23 July 2010 No Comment

Applies Montessori Principles Beyond The Classroom

boomhowerA career in education was the last thing art major Keely Jackson Boomhower had in mind while she was at Wittenberg. To fulfill her service requirement, she volunteered at Nightingale Montessori in Springfield, not because she was interested in teaching, but because she was intrigued by the Montessori method (she herself had once attended a Montessori school). What began as a curiosity blossomed into a deep interest that helped shape the direction of her career.

“The more I worked at Nightingale, the more fascinated I became with the process of human development. Through the Montessori lens, I saw a way to understand not just children, but adults as well,” she says. “I also discovered I enjoyed it and was good at it.”

Her experience led her to get her Montessori certification after graduating from Wittenberg. Throughout the years, she has taught pre-school and middle school children in two different Montessori schools. She says that Montessori’s simple, holistic approach to presenting information resonates with her as does its central belief that children learn from experience.

“We can present information to the child and guide him or her through the process, but the real learning happens when they work with and explore it,” she says. “In a Montessori classroom, the child is learning both from the teacher and the environment.”

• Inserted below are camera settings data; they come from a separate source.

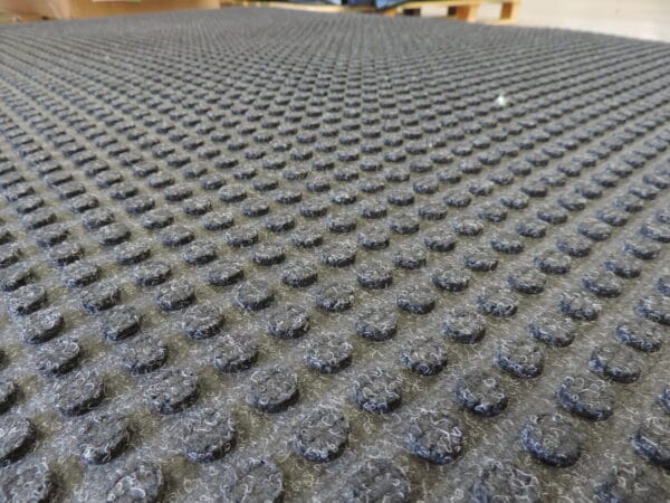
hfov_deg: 71.6
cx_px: 335
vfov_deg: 56.8
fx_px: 465
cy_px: 252
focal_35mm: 24
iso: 400
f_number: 3
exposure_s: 1/8
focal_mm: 4.3
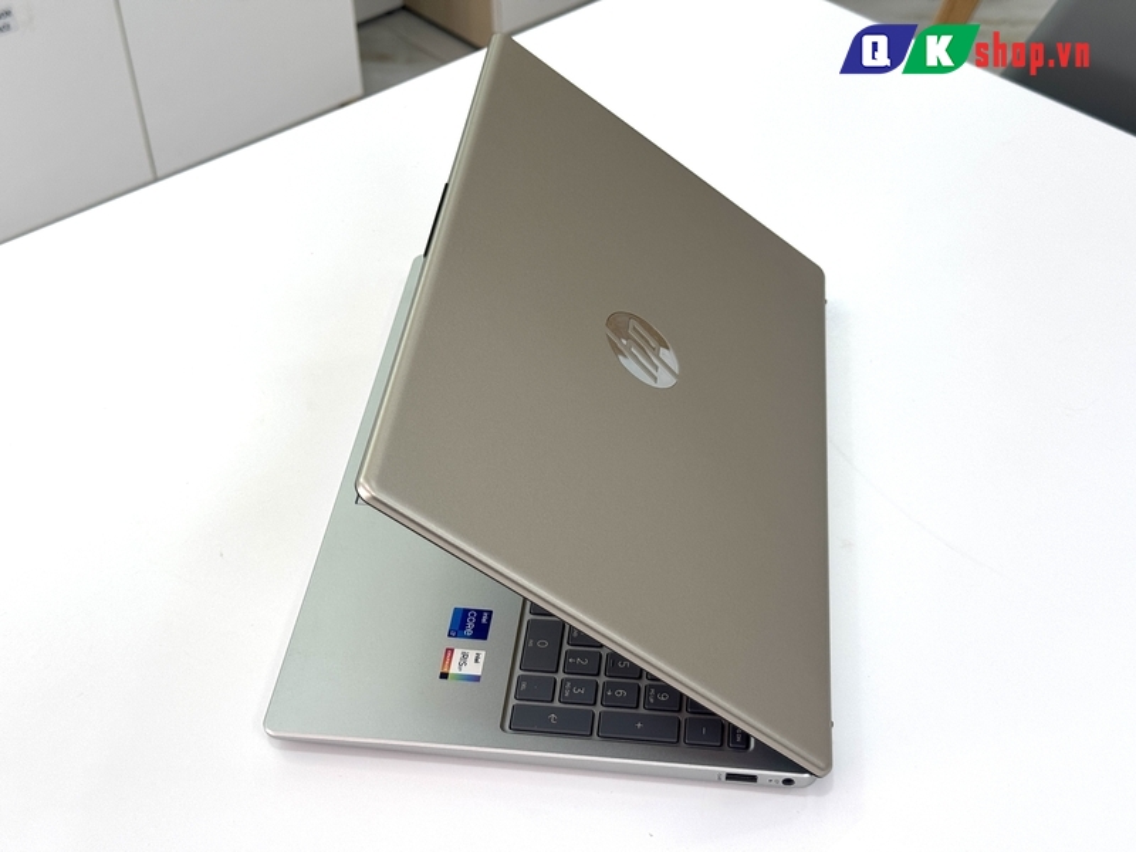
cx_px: 568
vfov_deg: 30.3
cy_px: 426
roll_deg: +1.2
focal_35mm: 48
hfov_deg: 39.7
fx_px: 1575
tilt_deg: -41.8
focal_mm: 6.76
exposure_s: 1/167
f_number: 1.78
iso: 50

Boomhower sees how some of the fundamental principles of Montessori have guided and informed her somewhat varied career, which has also included a stint as a librarian at Princeton University. This year, she became the director of the Academic Enrichment Center at Western Reserve Academy in Ohio where she works one-on-one tutoring high school students.

“My Montessori training, particularly the skills of observation I developed, informs how I interact with students now. I have an opportunity to help individual children who might be struggling with a particular subject find new ways of understanding that information. I have learned to pay attention to what the child needs,” she says.

Boomhower believes she wouldn’t have discovered her strengths and interests without the liberal arts education that allowed her to explore so many diverse areas of study – from Professor Emeritus of Religion Eugene Swanger’s Myth and Symbol course to classes in science and developmental psychology.

“I had so many interests, and I was allowed to explore them all so I could discern what direction to follow.”